* _CONSIGNE_:
Pour chacune des affirmations ci-dessous, dites si elle concorde avec l'entretien sur la géométrie sacrée, en répondant par oui ou non et en citant à l'identique les mots décisifs du texte.
1. DD a mis en relation les sept cercles de la fleur de vie avec les sept jours de la création.
2. La première rencontre de DD avec la géométrie sacrée a eu lieu devant le dessin d'une statue grecque.
3. Dans l'iconographie chrétienne, trois icônes sont représentées dans la vésica piscis.

AB : de quelle nature sont ces informations, à quoi renvoient-elles ?

DD : grâce à ma pratique du yoga, de la méditation, de mes disciplines sportives

antérieures et de la marche dans des natures fortes, j'ai développé une conscience fine, une perception sensible de la nature du corps en résonance avec la nature qui nous entoure, l'interconnexion des deux. Ma première rencontre avec la géométrie sacrée a eu lieu lors d'études sur la genèse. J'ai mis en relation les sept cercles de la fleur de vie avec les sept jours de la création. Comme je suis très visuelle, d'autres aspects du texte m'ont tout à coup sauté aux yeux. Ce qui m'a

permis de le comprendre d'une manière plus profonde et de créer une relation vivante, vibrante avec celui-ci. Dans les recherches qui ont suivi, le dessin d'une statue grecque représentant les divines proportions du corps humain m'a aussi ramené à la fleur de vie. Placer le squelette au sein de la fleur de vie, m'a révélé une somme d'informations incroyable ! Et c'est là que tout à coup, mes expériences de vie, tout ce qui me paraissait tenir du labyrinthe, du puzzle, se sont éclairées, me sont apparues comme unifiées, coulant de source. C'était une chose bouleversante que de constater que, grâce à la géométrie sacrée, mon chemin se révélait être cohérent !

AB : pourquoi utiliser le squelette plutôt que le corps tel que représenté dans un carré et un cercle par Da Vinci ?

DD : c’est d’abord notre structure, et la résonance osseuse permet une conduction de l’information toute autre que celle assurée par les autres constituants. Il symbolise le dialogue intérieur direct avec le champ de forces des fleurs de vie, et les métabolisent.

AB : à quel endroit précis le places-tu dans ton mandala ?

DD : dans l'iconographie chrétienne, deux icônes sont représentées dans ce qu'on nomme la vésica piscis ou la mandorle (l'amande « dorée » formée par l'intersection de deux cercles), celle de Marie et celle de Jésus.

* _DONNÉES_:
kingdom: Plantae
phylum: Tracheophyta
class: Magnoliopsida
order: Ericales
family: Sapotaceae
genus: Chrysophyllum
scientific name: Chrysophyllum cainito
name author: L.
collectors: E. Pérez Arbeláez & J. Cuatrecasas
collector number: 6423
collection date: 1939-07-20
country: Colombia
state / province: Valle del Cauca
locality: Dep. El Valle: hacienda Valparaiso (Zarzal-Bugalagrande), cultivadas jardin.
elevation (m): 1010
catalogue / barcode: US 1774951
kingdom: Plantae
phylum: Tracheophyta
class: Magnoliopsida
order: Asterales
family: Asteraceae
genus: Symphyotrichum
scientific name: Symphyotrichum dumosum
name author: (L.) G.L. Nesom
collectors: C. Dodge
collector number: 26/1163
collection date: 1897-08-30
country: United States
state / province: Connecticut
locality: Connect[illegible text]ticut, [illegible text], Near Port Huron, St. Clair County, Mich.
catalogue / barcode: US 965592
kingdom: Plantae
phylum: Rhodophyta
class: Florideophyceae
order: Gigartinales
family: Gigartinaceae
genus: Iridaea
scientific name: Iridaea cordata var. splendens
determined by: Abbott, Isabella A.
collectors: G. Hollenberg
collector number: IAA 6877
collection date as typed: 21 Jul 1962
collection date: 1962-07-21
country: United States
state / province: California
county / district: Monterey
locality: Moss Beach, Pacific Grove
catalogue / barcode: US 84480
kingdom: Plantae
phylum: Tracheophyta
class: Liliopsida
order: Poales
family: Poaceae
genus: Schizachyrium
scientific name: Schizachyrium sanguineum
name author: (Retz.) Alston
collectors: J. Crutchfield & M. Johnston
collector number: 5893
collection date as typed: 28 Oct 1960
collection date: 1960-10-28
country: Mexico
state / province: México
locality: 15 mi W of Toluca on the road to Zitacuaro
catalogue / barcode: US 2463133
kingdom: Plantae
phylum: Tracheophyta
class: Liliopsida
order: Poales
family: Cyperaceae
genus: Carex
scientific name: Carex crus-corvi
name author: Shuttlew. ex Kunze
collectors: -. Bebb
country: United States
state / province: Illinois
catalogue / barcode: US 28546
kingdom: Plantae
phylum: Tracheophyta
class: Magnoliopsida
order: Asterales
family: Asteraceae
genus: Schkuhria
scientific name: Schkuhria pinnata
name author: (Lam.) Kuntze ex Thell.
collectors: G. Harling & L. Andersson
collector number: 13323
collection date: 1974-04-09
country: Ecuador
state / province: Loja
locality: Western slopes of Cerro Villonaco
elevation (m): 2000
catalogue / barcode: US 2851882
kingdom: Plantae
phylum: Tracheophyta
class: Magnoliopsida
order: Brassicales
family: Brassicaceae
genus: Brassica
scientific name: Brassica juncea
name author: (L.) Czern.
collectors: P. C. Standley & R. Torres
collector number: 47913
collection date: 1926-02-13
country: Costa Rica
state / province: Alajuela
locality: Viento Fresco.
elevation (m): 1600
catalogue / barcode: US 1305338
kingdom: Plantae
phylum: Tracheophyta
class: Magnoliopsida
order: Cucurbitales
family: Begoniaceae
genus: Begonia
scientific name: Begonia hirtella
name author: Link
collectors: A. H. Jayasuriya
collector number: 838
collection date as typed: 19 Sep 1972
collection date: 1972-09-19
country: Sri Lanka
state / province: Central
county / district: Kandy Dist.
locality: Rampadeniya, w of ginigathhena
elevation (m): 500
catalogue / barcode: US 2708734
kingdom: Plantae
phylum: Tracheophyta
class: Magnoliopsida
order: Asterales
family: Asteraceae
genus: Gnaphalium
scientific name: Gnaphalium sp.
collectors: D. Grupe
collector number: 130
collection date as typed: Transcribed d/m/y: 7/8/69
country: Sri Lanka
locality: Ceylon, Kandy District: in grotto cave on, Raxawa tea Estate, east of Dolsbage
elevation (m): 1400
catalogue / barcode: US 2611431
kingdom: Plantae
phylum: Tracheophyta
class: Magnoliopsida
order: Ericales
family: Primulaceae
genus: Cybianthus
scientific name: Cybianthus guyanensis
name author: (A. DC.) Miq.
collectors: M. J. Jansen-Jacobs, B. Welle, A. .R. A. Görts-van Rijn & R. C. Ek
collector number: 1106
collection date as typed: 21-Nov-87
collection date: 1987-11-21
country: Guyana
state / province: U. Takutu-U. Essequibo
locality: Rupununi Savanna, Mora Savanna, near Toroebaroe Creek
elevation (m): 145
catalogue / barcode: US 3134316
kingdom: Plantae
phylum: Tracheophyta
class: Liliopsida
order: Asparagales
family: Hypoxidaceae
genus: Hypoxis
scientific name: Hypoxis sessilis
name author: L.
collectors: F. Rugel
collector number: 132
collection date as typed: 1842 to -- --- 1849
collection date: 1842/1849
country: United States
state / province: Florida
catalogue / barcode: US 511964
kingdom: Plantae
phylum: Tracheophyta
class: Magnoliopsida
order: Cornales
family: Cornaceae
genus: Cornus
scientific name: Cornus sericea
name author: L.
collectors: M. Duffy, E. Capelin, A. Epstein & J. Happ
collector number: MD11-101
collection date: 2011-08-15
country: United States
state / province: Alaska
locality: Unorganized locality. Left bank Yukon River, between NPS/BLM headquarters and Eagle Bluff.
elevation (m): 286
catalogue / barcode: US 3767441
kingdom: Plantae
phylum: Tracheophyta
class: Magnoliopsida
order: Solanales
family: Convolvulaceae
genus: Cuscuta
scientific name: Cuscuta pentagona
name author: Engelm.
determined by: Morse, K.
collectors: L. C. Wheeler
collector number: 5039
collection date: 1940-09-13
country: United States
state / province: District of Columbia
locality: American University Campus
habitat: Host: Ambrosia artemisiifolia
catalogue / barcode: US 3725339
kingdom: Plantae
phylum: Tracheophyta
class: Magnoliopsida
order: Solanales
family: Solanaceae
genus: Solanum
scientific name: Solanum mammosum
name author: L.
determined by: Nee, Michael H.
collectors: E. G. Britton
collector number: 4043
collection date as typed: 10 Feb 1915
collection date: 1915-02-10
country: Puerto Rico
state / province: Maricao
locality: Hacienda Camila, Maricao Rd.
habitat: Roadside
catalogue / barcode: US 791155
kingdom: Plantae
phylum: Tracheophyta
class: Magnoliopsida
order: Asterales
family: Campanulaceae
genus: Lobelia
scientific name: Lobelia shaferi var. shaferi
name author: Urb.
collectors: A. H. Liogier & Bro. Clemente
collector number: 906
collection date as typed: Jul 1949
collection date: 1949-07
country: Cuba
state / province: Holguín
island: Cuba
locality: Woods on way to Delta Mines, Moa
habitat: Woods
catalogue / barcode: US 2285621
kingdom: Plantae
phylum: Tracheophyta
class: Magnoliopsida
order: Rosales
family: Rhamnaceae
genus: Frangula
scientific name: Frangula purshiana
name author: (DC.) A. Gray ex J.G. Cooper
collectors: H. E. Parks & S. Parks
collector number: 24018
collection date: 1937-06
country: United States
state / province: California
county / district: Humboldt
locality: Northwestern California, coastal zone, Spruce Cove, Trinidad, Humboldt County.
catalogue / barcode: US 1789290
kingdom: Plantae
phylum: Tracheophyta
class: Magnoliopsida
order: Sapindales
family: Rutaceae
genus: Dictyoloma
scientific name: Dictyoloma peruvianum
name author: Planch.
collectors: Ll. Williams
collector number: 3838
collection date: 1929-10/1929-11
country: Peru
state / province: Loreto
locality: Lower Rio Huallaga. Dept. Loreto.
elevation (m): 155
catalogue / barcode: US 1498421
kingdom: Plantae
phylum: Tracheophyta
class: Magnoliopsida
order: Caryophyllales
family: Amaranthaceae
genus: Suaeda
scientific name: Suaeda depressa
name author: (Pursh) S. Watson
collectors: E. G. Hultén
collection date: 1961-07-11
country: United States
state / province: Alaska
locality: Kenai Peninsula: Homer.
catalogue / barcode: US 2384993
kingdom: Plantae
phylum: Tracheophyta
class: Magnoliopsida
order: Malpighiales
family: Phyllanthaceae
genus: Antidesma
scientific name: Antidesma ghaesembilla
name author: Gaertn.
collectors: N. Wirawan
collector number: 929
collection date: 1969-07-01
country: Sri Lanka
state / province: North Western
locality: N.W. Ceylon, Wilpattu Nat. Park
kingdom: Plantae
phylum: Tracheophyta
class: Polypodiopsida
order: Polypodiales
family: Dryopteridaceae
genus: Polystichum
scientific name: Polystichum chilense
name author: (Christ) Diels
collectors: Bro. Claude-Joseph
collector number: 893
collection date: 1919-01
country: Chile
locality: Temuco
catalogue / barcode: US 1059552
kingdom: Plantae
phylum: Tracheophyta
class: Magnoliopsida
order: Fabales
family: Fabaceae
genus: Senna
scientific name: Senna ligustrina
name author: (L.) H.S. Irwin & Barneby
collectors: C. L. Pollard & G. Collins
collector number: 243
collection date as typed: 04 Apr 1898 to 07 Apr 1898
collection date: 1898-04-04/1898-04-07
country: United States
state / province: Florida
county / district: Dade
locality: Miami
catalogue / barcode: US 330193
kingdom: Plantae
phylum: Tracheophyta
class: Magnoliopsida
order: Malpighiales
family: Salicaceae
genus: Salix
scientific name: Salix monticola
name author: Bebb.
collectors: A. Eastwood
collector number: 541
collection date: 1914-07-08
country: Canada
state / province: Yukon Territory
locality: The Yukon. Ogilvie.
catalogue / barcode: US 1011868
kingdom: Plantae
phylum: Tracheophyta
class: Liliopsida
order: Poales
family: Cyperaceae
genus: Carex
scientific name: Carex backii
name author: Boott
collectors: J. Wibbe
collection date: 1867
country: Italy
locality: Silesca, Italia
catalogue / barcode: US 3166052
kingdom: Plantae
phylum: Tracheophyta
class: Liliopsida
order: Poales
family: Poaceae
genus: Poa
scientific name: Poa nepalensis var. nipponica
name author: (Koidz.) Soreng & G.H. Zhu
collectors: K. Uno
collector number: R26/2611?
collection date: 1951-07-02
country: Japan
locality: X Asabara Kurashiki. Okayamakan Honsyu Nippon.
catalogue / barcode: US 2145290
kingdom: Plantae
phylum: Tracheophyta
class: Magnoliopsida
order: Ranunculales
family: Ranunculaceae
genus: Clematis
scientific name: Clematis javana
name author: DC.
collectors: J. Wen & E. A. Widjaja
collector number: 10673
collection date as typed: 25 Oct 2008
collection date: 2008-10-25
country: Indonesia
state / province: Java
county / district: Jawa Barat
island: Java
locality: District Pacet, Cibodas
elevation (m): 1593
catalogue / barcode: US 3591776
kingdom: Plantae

* _CORRIGÉ_:
1. Oui : « J'ai mis en relation les sept cercles de la fleur de vie avec les sept jours de la création. »
2. Non : « Ma première rencontre avec la géométrie sacrée a eu lieu lors d'études sur la genèse. »
3. Non : « deux icônes sont représentées dans ce qu'on nomme la vésica piscis ou la mandorle »